→ STATED GOAL 1: In the player rating code, take the section that begins with "data_21['Rating_diff'] = data_21['Rating_predict']" and ends with "how = 'left')", and write it out again with "data_personal" in place of "data_21_01".
→ STATED GOAL 2: In the player rating code, what max_depth is given to the random forest regressor?
→ STATED GOAL 3: Please write the next lines of the player rating code, picking up after its final line.
:: DOCUMENT TEXT
Data_Wy_2020 = Data_Wy_2020.merge(Data_SofaScore_2020[['Player','Rating']], on = ['Player'], how = 'inner')
Data_Wy_2021 = Data_Wy_2021.merge(Data_SofaScore_2021[['Player','Rating']], on = ['Player'], how = 'inner')

In [None]:
for p in ['FB','CB','CM','AM','W','CF','GK']:
    # samples from positions
    data_tmp = Data_Wy_2020[Data_Wy_2020['Position'].fillna('').str.contains(p)] 
    
    # training model
    X = data_tmp[features[p]].fillna(-1)
    Y = data_tmp['Rating']
    forest=RandomForestRegressor(
        criterion='mse', max_depth=4, min_samples_split=2, min_samples_leaf=1,
        min_weight_fraction_leaf=0.0, max_features='auto', random_state=0
    )
    forest.fit(X,Y)
    
    # 2021 predictions
    # use positions to choose players
    data_21 = Data_Wy_2021[Data_Wy_2021['Position'].fillna('').str.contains(p)]
    # fill in nan
    data_21['Rating_predict'] = forest.predict(data_21[features[p]].fillna(-1))
    data_21['Rating_diff'] = data_21['Rating_predict'] - data_21['Rating'] #差值，判断标准
    

    # personal info features
    data_21_01 = data_21[features_Wy + ['Rating','Rating_predict','Rating_diff']]
    data_21_01.columns = ['Player'] + ['Wy_'+ i for i in data_21_01.columns.drop('Player')]
    
    data_21_02 = data_TansferMarkt_2021_new[['Player'] + features_TM]
    data_21_02.columns = ['Player'] + ['TM_'+ i for i in features_TM]
    
    data_21 = data_21_01.merge(data_21_02,on = ['Player'], how = 'left')
::::
:: MATERIAL PROVIDED
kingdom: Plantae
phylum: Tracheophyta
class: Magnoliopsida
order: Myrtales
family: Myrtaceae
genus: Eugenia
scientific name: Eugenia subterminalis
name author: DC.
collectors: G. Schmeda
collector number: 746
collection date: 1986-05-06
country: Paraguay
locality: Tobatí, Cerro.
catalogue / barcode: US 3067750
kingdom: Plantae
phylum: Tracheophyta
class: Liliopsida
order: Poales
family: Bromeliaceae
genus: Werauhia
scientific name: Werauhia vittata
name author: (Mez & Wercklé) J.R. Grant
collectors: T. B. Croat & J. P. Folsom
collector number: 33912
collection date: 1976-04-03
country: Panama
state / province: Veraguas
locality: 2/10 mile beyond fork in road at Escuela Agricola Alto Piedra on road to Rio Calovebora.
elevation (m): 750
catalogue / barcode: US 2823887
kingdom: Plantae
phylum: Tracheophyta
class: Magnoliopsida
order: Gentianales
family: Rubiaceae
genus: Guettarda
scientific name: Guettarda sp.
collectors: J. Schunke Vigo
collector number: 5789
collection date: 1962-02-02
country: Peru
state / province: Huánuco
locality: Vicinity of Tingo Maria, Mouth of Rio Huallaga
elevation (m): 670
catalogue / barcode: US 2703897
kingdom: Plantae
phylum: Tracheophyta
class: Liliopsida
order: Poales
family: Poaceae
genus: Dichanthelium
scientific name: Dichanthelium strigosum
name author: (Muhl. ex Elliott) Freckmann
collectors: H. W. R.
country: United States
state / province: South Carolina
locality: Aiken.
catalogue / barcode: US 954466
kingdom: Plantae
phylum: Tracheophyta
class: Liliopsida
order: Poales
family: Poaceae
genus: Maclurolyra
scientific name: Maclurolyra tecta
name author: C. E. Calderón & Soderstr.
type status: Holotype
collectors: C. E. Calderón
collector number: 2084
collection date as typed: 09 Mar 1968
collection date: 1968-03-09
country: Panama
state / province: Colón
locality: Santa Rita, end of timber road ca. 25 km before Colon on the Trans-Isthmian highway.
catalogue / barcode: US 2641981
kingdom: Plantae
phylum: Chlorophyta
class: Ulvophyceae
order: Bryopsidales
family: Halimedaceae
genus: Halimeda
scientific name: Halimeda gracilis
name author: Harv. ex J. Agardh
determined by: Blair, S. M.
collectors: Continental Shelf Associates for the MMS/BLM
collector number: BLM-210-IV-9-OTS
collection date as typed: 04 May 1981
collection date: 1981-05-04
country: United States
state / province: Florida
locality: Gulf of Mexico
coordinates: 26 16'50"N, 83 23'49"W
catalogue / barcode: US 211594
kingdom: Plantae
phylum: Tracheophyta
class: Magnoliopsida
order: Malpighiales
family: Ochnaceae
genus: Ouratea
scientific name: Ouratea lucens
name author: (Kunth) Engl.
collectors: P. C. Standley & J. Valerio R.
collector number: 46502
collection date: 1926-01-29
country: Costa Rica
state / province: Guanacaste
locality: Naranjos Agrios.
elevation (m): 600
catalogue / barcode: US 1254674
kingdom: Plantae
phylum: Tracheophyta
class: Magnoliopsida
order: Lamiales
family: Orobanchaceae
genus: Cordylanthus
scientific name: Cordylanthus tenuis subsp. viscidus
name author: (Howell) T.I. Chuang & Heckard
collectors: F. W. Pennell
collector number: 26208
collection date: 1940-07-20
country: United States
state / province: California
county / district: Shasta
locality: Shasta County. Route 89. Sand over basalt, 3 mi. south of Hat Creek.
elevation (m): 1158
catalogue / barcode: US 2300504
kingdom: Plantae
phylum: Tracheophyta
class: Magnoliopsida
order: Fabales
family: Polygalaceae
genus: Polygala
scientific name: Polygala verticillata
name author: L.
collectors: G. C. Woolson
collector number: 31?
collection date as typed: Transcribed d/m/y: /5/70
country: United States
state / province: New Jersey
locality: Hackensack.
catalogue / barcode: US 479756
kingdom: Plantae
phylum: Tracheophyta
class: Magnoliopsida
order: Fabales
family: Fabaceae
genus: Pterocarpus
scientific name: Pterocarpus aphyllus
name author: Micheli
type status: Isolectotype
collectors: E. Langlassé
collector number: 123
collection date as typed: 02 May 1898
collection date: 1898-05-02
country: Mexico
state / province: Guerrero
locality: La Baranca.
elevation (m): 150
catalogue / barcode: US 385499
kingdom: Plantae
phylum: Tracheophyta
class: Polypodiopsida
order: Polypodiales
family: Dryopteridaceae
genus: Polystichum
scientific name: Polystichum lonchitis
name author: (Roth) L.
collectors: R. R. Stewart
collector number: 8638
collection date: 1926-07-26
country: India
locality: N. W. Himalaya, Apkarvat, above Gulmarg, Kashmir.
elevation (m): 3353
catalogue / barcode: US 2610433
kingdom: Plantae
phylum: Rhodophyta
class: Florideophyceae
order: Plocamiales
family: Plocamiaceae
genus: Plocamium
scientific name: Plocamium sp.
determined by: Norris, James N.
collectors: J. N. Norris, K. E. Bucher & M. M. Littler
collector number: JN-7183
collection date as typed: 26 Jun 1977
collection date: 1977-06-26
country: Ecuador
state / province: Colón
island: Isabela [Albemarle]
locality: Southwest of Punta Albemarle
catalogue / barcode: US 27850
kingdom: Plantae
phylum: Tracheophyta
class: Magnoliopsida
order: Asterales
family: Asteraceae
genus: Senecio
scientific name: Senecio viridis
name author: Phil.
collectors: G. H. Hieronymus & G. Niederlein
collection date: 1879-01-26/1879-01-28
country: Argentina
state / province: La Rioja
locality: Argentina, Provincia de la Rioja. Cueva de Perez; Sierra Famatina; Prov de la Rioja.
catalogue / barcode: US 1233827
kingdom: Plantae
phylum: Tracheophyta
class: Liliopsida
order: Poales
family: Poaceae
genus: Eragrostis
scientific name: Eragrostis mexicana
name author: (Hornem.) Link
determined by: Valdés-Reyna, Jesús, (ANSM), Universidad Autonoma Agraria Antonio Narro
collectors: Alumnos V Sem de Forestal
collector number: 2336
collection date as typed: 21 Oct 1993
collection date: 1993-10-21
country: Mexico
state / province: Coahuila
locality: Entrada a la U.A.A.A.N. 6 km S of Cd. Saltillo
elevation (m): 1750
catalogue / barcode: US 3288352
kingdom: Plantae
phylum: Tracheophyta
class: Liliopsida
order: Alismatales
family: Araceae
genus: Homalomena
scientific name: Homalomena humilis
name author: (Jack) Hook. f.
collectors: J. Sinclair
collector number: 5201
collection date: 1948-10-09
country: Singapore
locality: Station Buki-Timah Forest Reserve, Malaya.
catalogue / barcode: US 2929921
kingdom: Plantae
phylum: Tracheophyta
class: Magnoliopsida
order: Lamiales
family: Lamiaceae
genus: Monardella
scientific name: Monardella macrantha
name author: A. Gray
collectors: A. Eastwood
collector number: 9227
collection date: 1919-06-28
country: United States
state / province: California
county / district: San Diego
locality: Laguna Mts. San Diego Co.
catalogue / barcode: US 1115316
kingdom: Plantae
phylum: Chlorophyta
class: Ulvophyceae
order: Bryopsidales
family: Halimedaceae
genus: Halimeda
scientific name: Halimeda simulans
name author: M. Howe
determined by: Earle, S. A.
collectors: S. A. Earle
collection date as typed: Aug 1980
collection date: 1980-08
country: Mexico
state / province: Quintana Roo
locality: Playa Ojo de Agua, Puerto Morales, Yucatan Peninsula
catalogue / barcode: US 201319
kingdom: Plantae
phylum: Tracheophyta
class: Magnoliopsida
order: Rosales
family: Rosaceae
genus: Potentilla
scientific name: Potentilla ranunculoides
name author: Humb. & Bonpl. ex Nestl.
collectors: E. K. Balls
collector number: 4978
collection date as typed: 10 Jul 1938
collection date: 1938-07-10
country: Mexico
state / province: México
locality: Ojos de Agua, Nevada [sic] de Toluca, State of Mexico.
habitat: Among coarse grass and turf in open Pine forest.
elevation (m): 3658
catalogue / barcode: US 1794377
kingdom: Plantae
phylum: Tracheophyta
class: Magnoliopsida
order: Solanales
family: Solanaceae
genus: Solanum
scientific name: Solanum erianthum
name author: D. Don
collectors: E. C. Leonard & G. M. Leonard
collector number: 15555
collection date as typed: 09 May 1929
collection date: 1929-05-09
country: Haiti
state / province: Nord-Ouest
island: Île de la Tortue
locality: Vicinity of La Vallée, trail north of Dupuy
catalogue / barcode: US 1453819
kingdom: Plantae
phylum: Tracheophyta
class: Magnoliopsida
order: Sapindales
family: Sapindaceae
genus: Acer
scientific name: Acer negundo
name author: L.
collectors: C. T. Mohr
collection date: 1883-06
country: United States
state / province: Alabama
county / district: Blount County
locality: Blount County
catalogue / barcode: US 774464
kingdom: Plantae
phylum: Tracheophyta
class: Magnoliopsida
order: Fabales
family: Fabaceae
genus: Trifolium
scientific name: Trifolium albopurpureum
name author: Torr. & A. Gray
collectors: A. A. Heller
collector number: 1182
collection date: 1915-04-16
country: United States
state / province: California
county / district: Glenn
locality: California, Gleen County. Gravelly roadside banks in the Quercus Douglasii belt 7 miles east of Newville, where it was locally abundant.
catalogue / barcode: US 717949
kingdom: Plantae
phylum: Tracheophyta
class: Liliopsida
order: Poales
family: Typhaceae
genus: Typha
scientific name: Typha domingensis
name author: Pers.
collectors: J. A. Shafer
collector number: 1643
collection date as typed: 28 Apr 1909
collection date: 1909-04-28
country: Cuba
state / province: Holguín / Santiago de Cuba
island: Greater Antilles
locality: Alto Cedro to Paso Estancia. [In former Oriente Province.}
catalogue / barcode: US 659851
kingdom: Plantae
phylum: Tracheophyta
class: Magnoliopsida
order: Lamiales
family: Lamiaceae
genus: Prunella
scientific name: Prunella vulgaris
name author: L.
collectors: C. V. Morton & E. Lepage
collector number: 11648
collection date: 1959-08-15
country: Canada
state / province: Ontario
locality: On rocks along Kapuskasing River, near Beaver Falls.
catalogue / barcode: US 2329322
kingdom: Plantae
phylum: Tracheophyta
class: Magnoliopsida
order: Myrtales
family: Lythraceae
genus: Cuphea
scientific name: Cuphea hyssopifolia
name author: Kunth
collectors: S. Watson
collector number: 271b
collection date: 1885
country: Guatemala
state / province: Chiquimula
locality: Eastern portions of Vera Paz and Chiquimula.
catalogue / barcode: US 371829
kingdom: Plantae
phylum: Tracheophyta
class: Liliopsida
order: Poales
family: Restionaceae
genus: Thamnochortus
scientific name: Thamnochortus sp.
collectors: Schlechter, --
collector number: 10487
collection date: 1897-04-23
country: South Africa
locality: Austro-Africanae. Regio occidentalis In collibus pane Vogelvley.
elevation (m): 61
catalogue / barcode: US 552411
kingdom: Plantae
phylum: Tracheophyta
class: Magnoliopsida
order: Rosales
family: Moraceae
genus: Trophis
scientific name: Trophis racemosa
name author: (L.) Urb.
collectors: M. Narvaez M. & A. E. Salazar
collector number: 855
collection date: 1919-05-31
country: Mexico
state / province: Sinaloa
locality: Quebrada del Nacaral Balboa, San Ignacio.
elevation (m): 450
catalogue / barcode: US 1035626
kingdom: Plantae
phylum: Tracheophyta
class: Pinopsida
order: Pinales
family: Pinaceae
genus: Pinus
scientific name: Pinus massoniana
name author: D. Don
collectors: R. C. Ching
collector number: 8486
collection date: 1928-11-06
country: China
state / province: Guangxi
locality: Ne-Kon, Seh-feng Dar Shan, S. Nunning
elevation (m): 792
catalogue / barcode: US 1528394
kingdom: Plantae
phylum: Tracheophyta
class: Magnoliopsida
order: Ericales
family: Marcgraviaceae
::::
→ EXERCISE RESULT 1:
data_21['Rating_diff'] = data_21['Rating_predict'] - data_21['Rating'] #差值，判断标准
    

    # personal info features
    data_personal = data_21[features_Wy + ['Rating','Rating_predict','Rating_diff']]
    data_personal.columns = ['Player'] + ['Wy_'+ i for i in data_personal.columns.drop('Player')]
    
    data_21_02 = data_TansferMarkt_2021_new[['Player'] + features_TM]
    data_21_02.columns = ['Player'] + ['TM_'+ i for i in features_TM]
    
    data_21 = data_personal.merge(data_21_02,on = ['Player'], how = 'left')

→ EXERCISE RESULT 2: 4

→ EXERCISE RESULT 3:
    
    # save data for prediction
    data_21.to_csv('datasets/new/data_wy_rating_2021_'+ p +'.csv',index = 0)
    
    # prediction value, true value is positive? top5 in descending order
    data_21_top5 = data_21.sort_values('Wy_Rating_diff',ascending = False)
    data_21_top5 = data_21_top5[data_21_top5['Wy_Rating']>0].head(5)
    data_21_top5.to_csv('datasets/results/Top5_rating_2021_' + p +'.csv',index = 0) 

In [None]:
Rating_result = pd.DataFrame()
for p in ['FB','CB','CM','AM','W','CF','GK']:
    Rating_top_5 = pd.read_csv('datasets/results/Top5_rating_2021_' + p +'.csv')
    Rating_result = pd.concat([Rating_result,Rating_top_5],axis = 0)
Rating_result.to_csv('datasets/results/Rating_Model_Players.csv')

In [None]:
Rating_result.head()

## 8. Market Value Model <a class="anchor" id="sec_8"></a>
* [Back to menu](#sec_0)

### 8.1 Market Value Forecast <a class="anchor" id="sec_8.1"></a>
* [Back to menu](#sec_0)

In [None]:
Data_Wy_2020 = pd.read_csv('datasets/new/Data_Wy_2020_new.csv')
Data_Wy_2021 = pd.read_csv('datasets/new/Data_Wy_2021_new.csv')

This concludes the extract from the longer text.